What this task involves
In two sentences, summarize the passage below on prediction markets.

For readers who are newer to the field, I added a practical Q&A section at the end covering the questions I asked myself when I started this deep dive.
These prediction markets sound very similar to traditional betting, so what actually makes them different?
- First, prices instead of fixed odds. A market is created around a real world question, like an election result or something more silly such as “Will Elon Musk publish 456 tweets by the end of December” (one of the most popular markets on Polymarket). Each possible outcome is represented by a contract that pays out a fixed amount if it happens. People buy or sell these contracts based on their beliefs. If more people think an outcome is likely, demand increases and the price goes up. When the event is resolved, winning contracts pay out and losing ones become worthless.
- Second, there is no bookmaker setting the odds. In classic betting, odds are set and controlled by a bookmaker behind closed doors. On prediction markets, prices move continuously based on supply and demand, much like in financial markets. And this is a major difference because unlike traditional betting websites, prediction markets let you exit a position before the event is resolved. If you buy a contract at a given price and, weeks later, the market price rises, you can sell that contract early and lock in a profit without waiting for the final outcome.
- Third, closed versus open systems. Traditional betting platforms are relatively opaque when it comes to transactions and user activity (you can have access to some data, but it’s very limited and controlled). On blockchain based prediction markets like Polymarket, every trade, position, and wallet interaction is visible. This openness allows anyone to analyze activity, build tools, or automate strategies. Instead of betting against a house, participants are effectively trading against each other, and the price itself becomes a signal of collective belief.
It may sound like technical differences only, but it actually enables behaviors, trading strategies, and tools that are unique to prediction markets and impossible on traditional betting platforms. These “emergent behaviors” are giving birth to a whole ecosystem of tools, software and protocols that is getting built around the exchanges themselves.

Limb landmark coordinates:

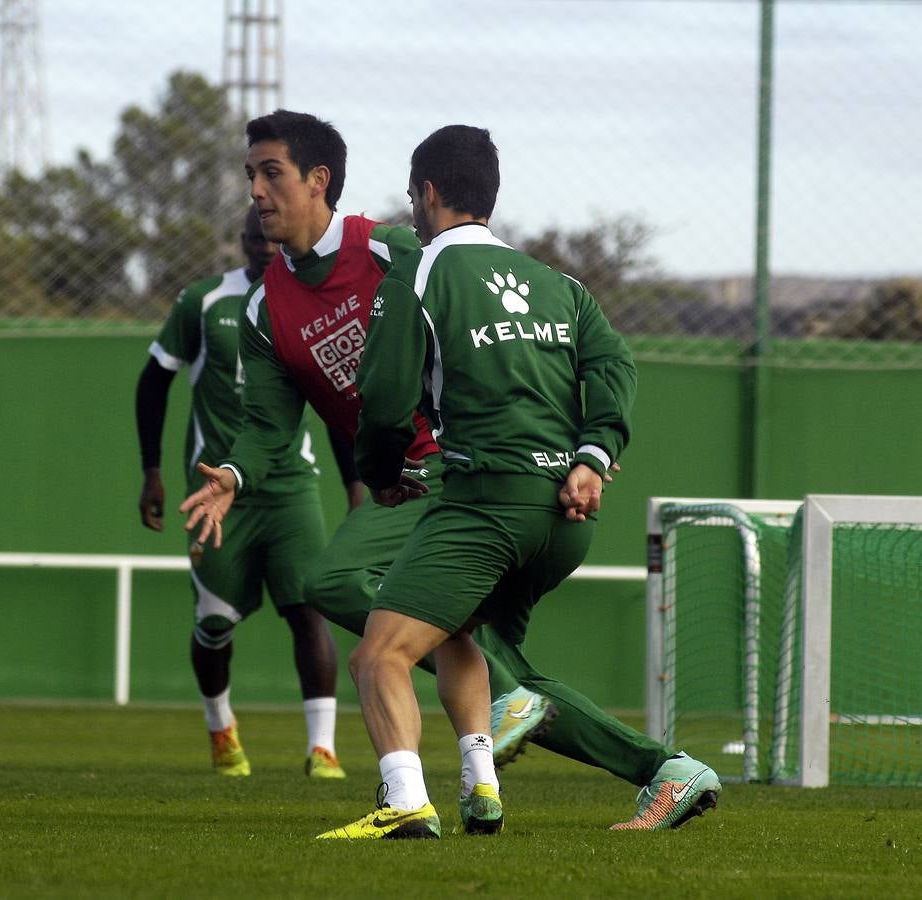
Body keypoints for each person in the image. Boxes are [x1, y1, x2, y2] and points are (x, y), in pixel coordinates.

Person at [179, 110, 720, 834]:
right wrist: (236, 476)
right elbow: (266, 428)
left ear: (320, 180)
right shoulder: (264, 310)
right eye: (249, 175)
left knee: (337, 584)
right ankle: (646, 771)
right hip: (524, 493)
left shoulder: (404, 256)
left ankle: (415, 792)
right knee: (482, 653)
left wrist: (381, 470)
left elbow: (391, 393)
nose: (255, 190)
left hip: (448, 480)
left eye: (269, 172)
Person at [135, 203, 347, 779]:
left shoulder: (311, 302)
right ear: (243, 241)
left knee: (309, 608)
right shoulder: (204, 302)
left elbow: (334, 397)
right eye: (254, 237)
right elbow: (154, 380)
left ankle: (322, 747)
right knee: (214, 624)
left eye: (271, 238)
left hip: (291, 486)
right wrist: (151, 470)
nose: (265, 246)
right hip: (216, 490)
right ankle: (221, 728)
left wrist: (357, 487)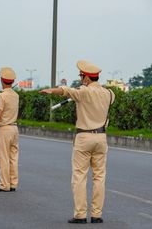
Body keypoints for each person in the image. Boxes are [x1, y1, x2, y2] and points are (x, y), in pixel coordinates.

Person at [39, 60, 115, 224]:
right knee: (99, 177)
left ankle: (80, 215)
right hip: (101, 138)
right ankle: (96, 215)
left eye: (82, 76)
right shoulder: (109, 93)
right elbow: (108, 99)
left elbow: (65, 90)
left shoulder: (83, 91)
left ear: (87, 78)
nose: (81, 78)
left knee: (80, 177)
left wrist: (51, 90)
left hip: (84, 137)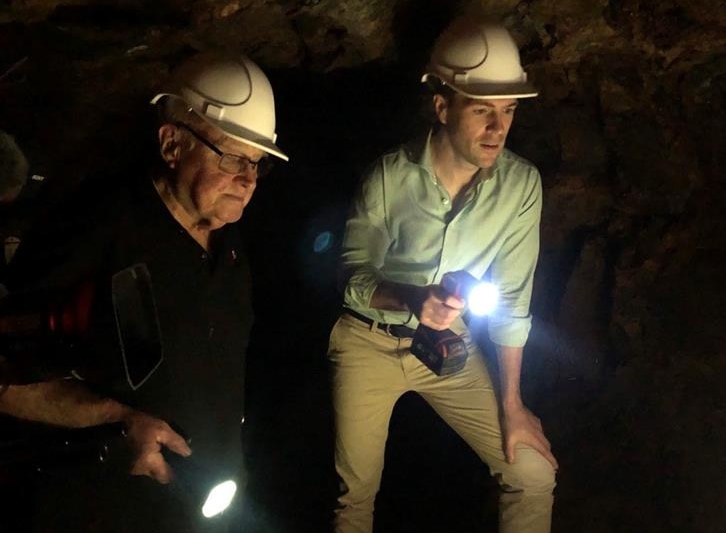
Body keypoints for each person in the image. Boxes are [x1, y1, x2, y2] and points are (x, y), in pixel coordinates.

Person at [0, 52, 288, 532]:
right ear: (172, 144)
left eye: (258, 165)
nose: (247, 180)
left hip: (206, 505)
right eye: (232, 157)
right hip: (107, 509)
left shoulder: (229, 244)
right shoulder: (96, 232)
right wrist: (115, 421)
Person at [330, 17, 557, 533]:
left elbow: (515, 303)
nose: (498, 129)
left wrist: (514, 405)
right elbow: (350, 277)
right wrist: (412, 296)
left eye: (508, 111)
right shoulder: (390, 176)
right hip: (367, 340)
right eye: (482, 111)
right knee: (354, 497)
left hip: (445, 342)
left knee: (533, 472)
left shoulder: (520, 186)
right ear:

Result of this task
Prediction markets differ from traditional betting because outcomes are traded as contracts whose prices move with supply and demand instead of odds set by a bookmaker, and participants can sell a position before the event is resolved. On blockchain-based markets like Polymarket, every trade is visible, and these differences enable behaviors, strategies, and tools that are impossible on traditional betting platforms.